Julia; not until he was sure his own wounds had healed and he did not

think he could survive that long.

Anyone else? Cabinet colleagues would say:

“Good God, Tim, old chap–I’m terribly sorry.. and immediately begin to

map out a fallback position for the time when it got out. They would

take care not to be associated with anything he sponsored, not to be

seen with him too often; might even make a morality speech to establish

Puritan credentials. He did not hate them for what he knew they would

do: his prognosis was based on what he would do in that situation.

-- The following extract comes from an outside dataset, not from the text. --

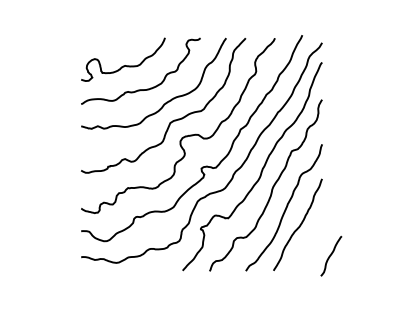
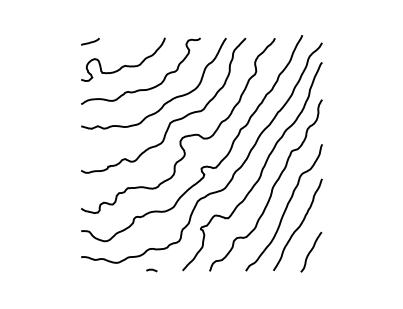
curve at (90, 41): none -> present
curve at (331, 255) position: (331, 255) -> (311, 251)
curve at (151, 270): none -> present
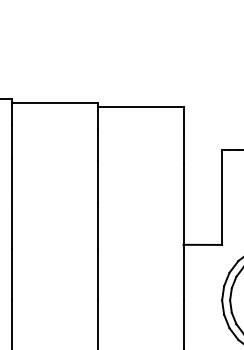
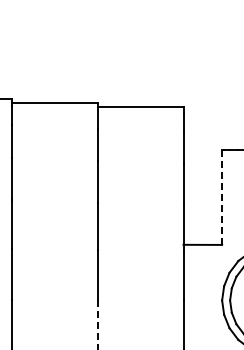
line at (222, 197): solid -> dashed
line at (97, 324): solid -> dashed
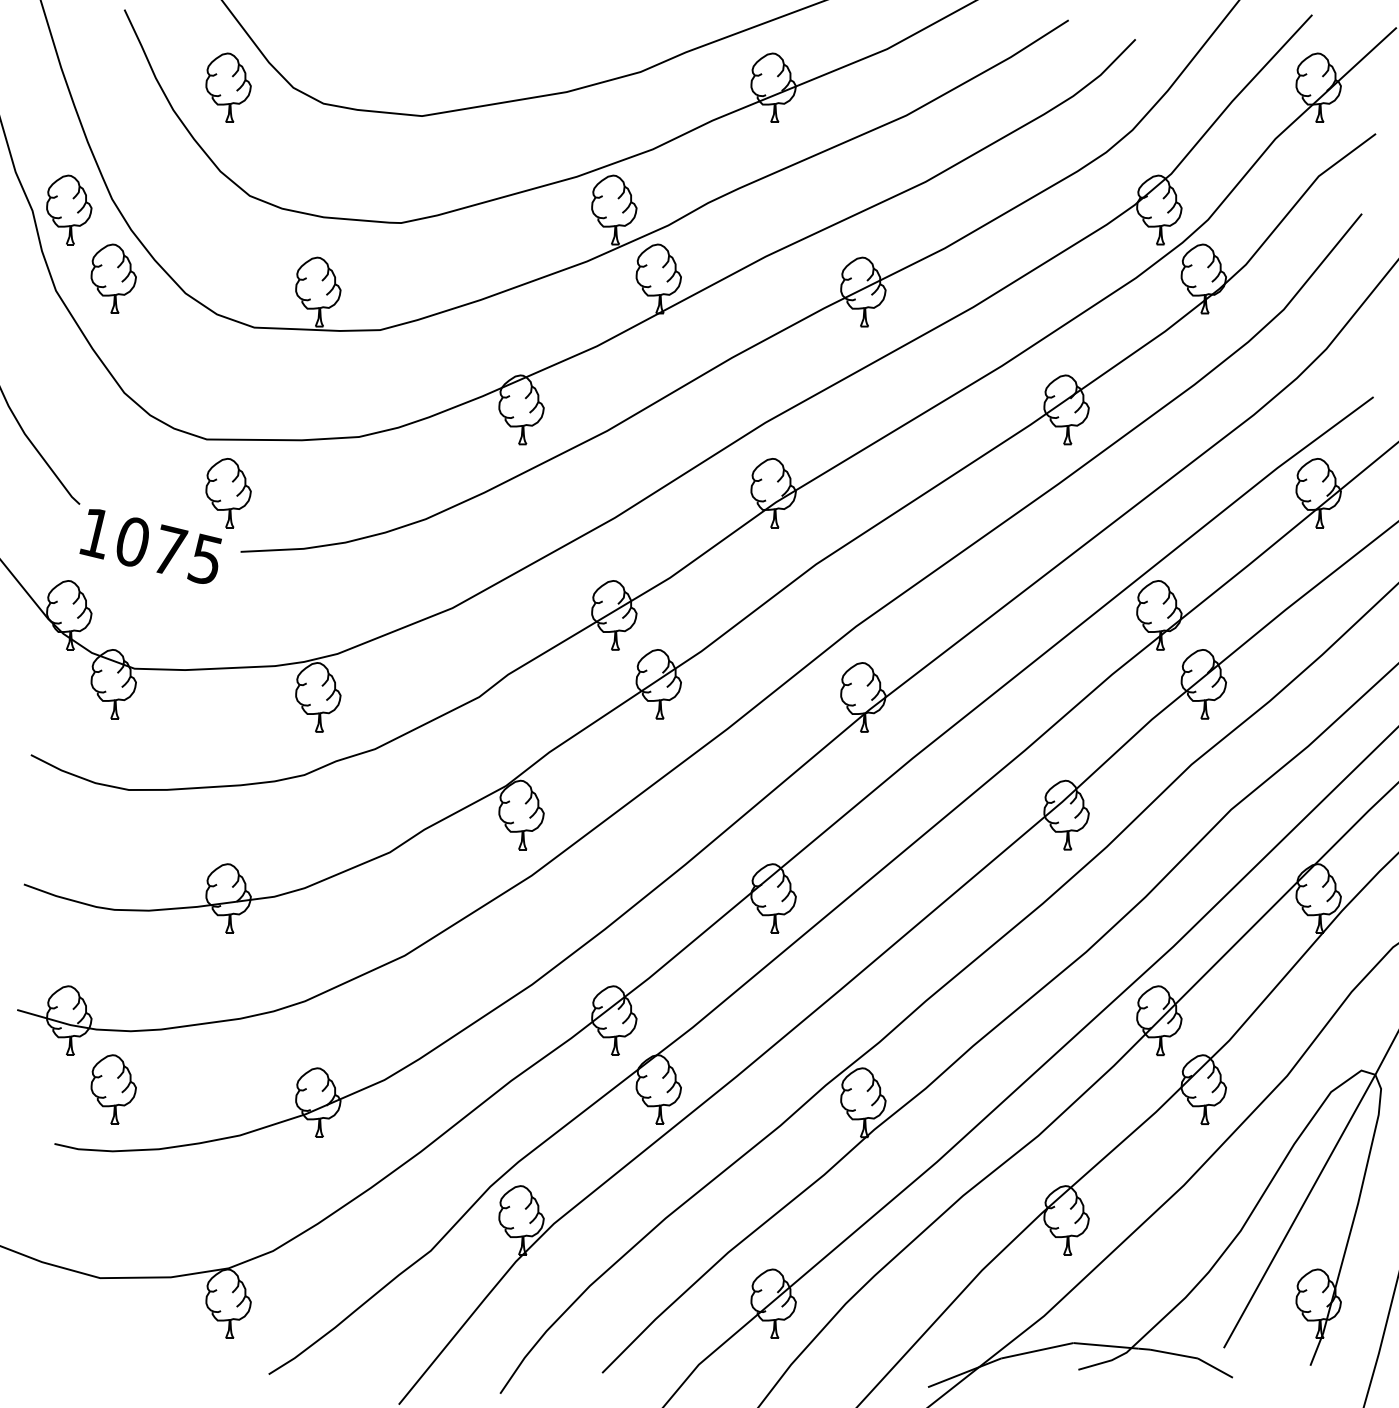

His agent had come close to being a friend, once or twice. But the man

was young; he could not know how much depended upon fidelity in a

twenty-year-old marriage; he would cynically recommend a thorough

cover-up and overlook the damage already done to a man’s soul. to HIS

sister, then? An ordinary woman, married carpenter, she had always

envied Tim a little.

She would wallow in it. Tim could not contemplate that.

His father was dead, his mother senile. Was he that short of friends?

What had he done with his life, to be left with no one who would love

him right or wrong? Perhaps it was that that kind of commitment was

two-way, and he had been careful to see that there was nobody he

wouldn’t be able to abandon if they became a liability

There was no support to be had. Only his own resources were available.

What do we do, he thought wearily, when we lose the election by a

landslide? Regroup, draw up the scenario for the years of opposition,

start hacking away at the foundations, use our anger and our

disappointment as fuel for the fight. He looked inside himself for

courage, and hatred, and bitterness, to enable him to deny the victory

to Tony Cox; and found only cowardice and spite. At other times he had

lost battles and suffered humiliation, but he was a man, and men had the

strength to struggle on, didn’t they?

His strength had always come from a certain image of himself: a

civilized man, steadfast, trustworthy, loyal, and courageous; able to

win with pride and lose with grace. Tony Cox had shown him a new

picture; naive enough to be seduced by an empty-headed girl; weak enough

to betray his trust at the first threat of blackmail; frightened enough

to crawl on the floor and beg for mercy.